I'm encountering a really weird problem with a relative's computer I've been working on. Unfortunately, her Win7 computer was infected with a "scareware" virus (one of the Trojan.FakeAV types). I removed it with the latest MSRT from Microsoft. However, now it seems that the hard drive is erratically slow. Sometimes programs will start up quickly, and sometimes they seem to take forever. Example: Thunderbird used to take a few seconds to start up. It still does once in a while, but she has also timed it taking as long as 2:37! This erratic behavior is the same with all other programs and operations that are heavy on disk I/O. I'm pretty sure this is a software issue for a few reasons: 1) It happened sometime during the virus infection or removal; 2) HDTune and WD Lifeguard diagnostics show nothing wrong with the hard drive; 3) Win7 boot times are not affected, indicating to me that something is going on after the system starts up.
Some observations and possibly relevant info:
1) I have also observed via Resource Monitor that neither the HDD, nor the CPU, nor the RAM are being maxed out. When something is slow, the system just sits there for a few minutes, then starts working normally for a minute, then the HDD I/O slows to a crawl again, etc.

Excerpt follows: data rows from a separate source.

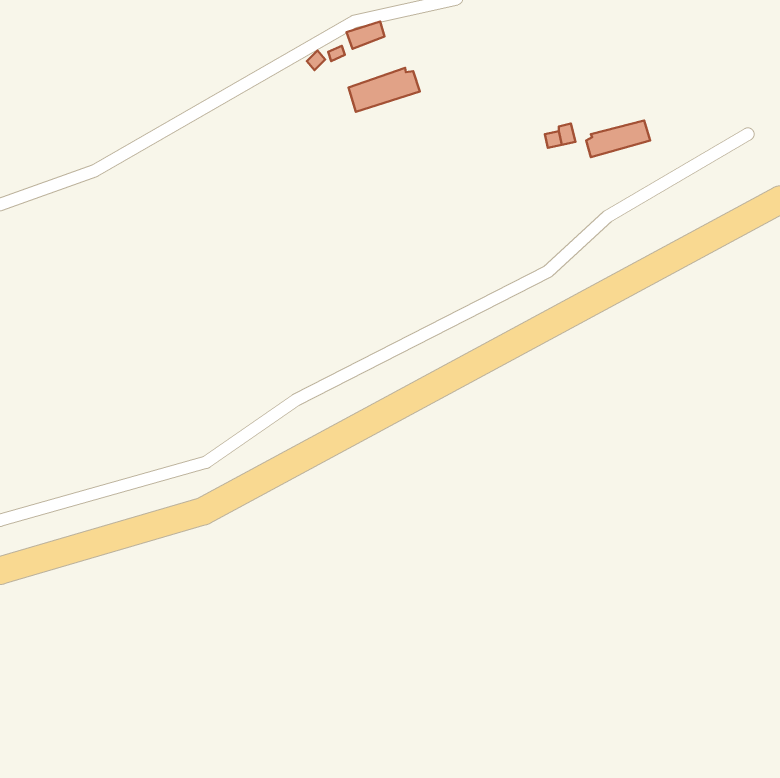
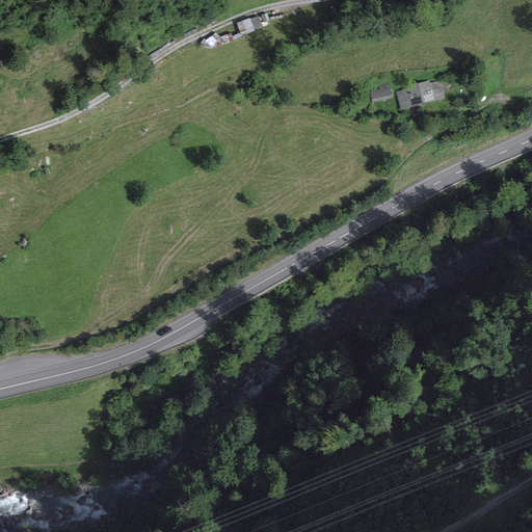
building: [349,68,420,112] -> none

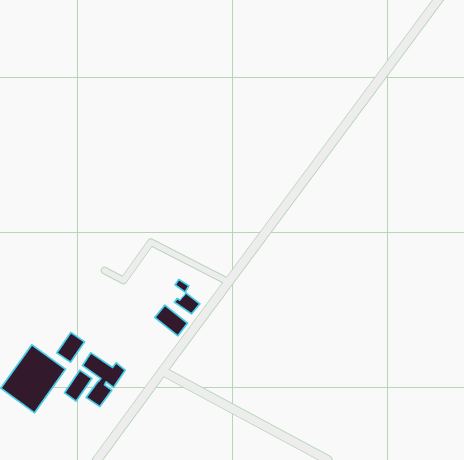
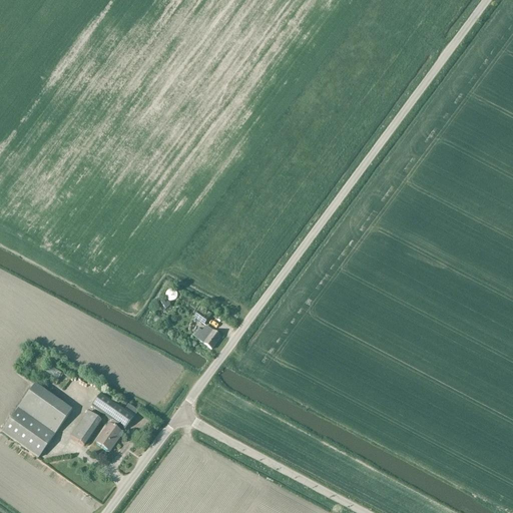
building: [155,305,188,336] -> none
building: [57,333,84,362] -> none

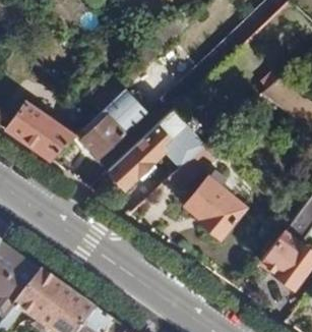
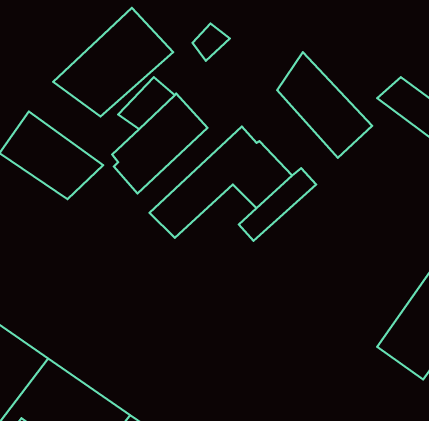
building: none -> [53,8,173,117]
building: none -> [277,52,372,158]
building: [186,166,248,236] -> none

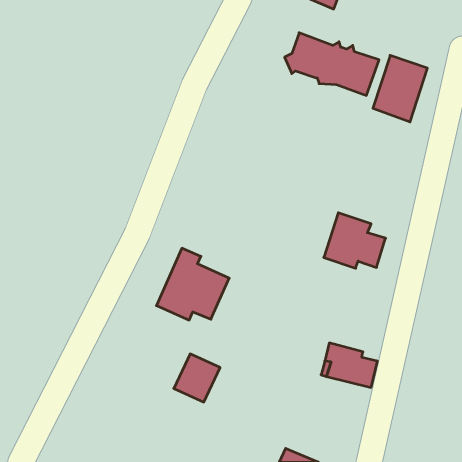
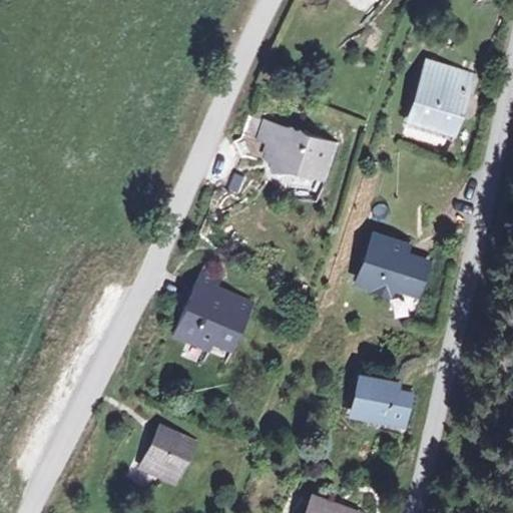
building: [285,33,379,95] -> [231,114,336,183]
building: [174,354,220,402] -> [141,427,192,480]

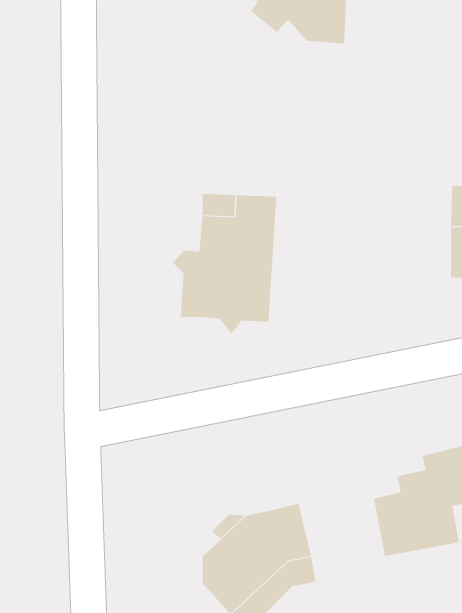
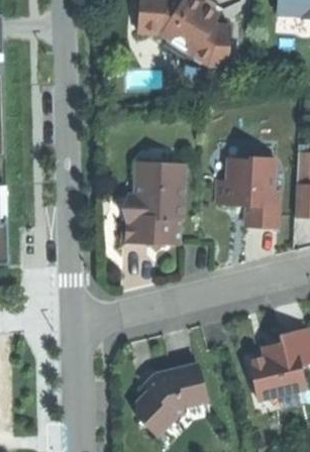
building: none -> [221,159,281,231]

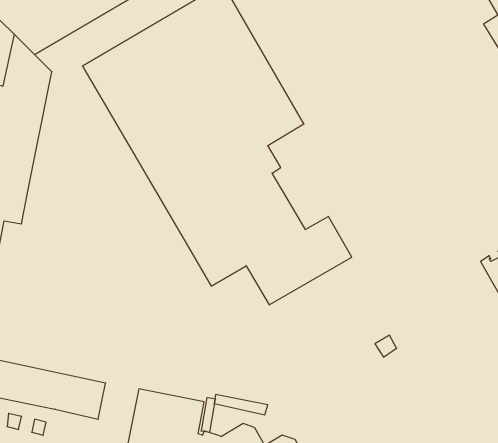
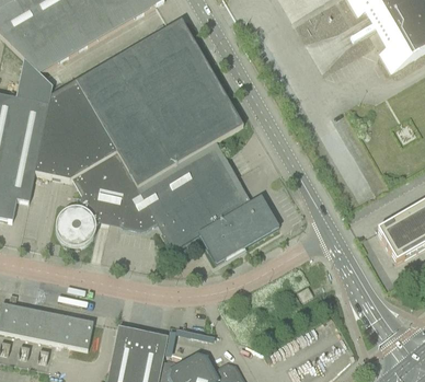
building: none -> [34,81,157,245]

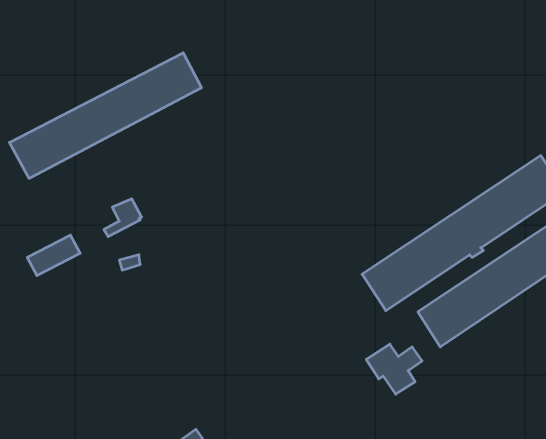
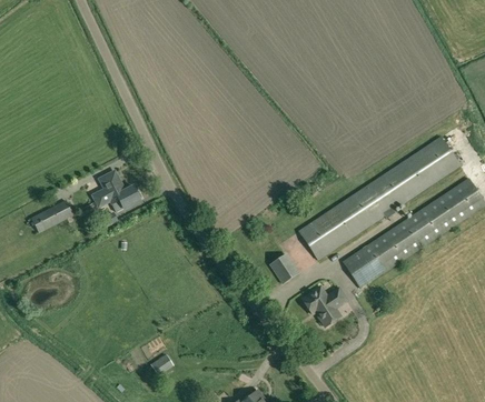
building: [9,53,201,178] -> none
building: none -> [96,184,141,208]
building: none -> [269,252,299,283]

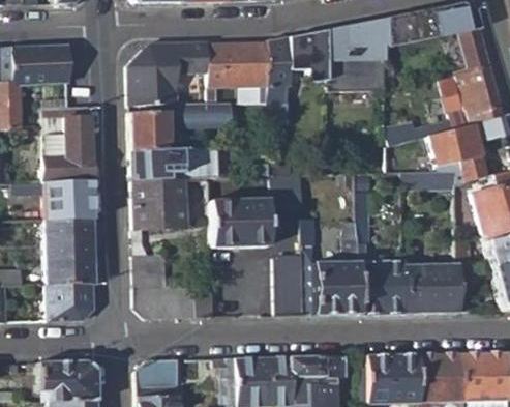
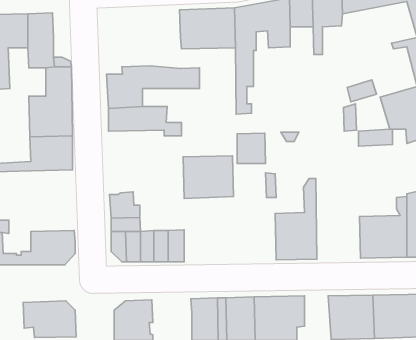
building: [128,41,210,104] -> none
building: [131,179,187,230] -> none
building: [358,192,407,314] -> none
building: [47,216,94,284] -> none
building: [274,256,305,316] -> none

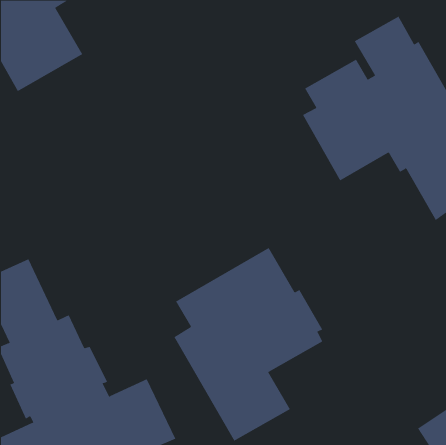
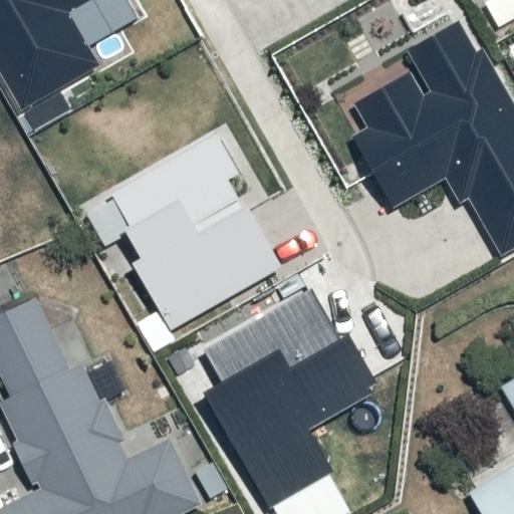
building: none -> [111,135,279,327]

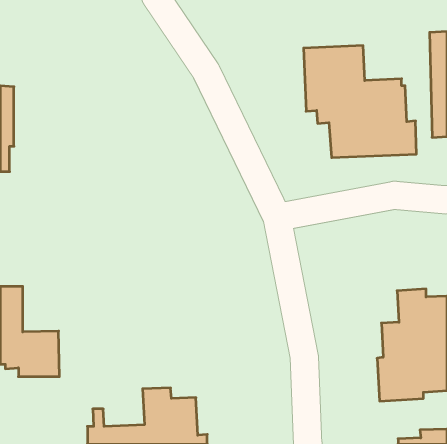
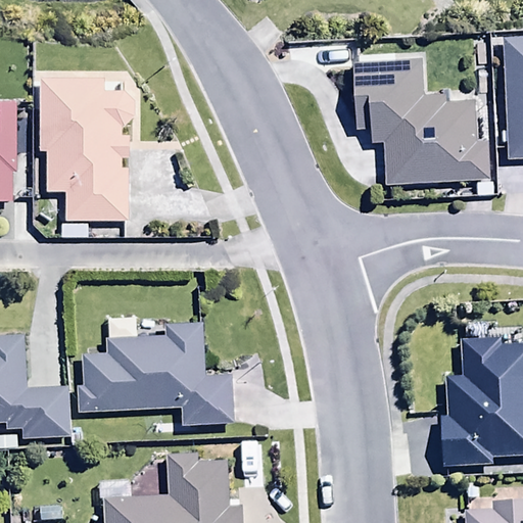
building: none -> [39,76,132,238]
building: none -> [77,322,234,427]

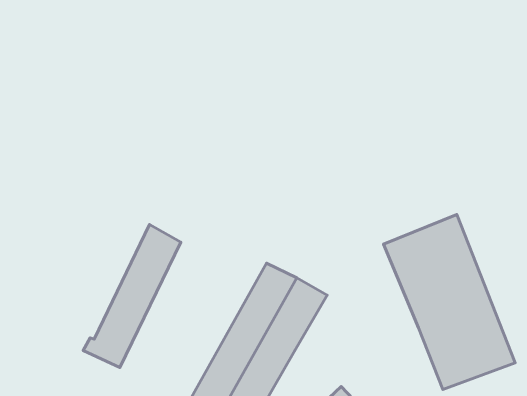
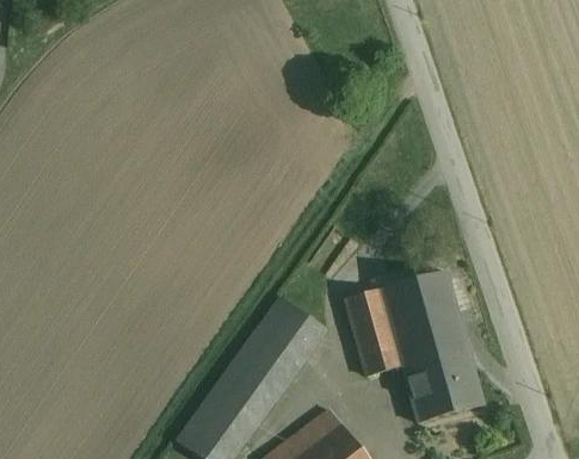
building: [83,225,181,367] -> none
building: none -> [347,290,404,376]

2) The virus that the PC had interfered with programs opening, shutting them down as soon as they started and warning that "Program XYZ is infected with a virus! Click her to remove it now!" (yeah, right...) I'm guessing that part about it interfering with program startup is the key to solving this mess, but the specifics are beyond me.
3) It's sometimes so bad that (as revealed by system logs) services sometimes fail to start at boot due to timeout. It hasn't been devastating yet, but this has the potential to cause even more, and worse, symptoms.
4) The WEI (which I refreshed) doesn't show any particularly slow hardware, so again, this is some software bottleneck.
I have already tried cleaning up junk files and registry keys with CCleaner, updating the chipset drivers, running System File Checker, and defragmenting the disk. The next step to me would be a repair install from the Win7 upgrade disk, but this relative isn't very tech savvy, and I'd hate to put her through that. (She's 700 miles away, so I only have access to her PC via Remote Assistance; obviously, that doesn't work for a repair install.) Any ideas would be appreciated!
Thanks for your reply! So, even though the virus is no longer active, Malwarebytes, Avast, and/or SAS could still help remove "leftovers" that might have corrupted things? I'm in a rush, as I don't have time for more Remote Assistance before leaving on vacation next week, and I need something that my relative can run very easily on her own (since she's definitely not tech-savvy). That's, unfortunately, why I was thinking of a repair install of Windows (since sevenforums has a great, illustrated tutorial that could walk her through).
Thanks, too, for the SpinRite suggestion, but as I said this is almost certainly a software issue. I don't want to pay $89 just to further confirm that. Since my first post, I have also run "chkdsk /r", which found nothing.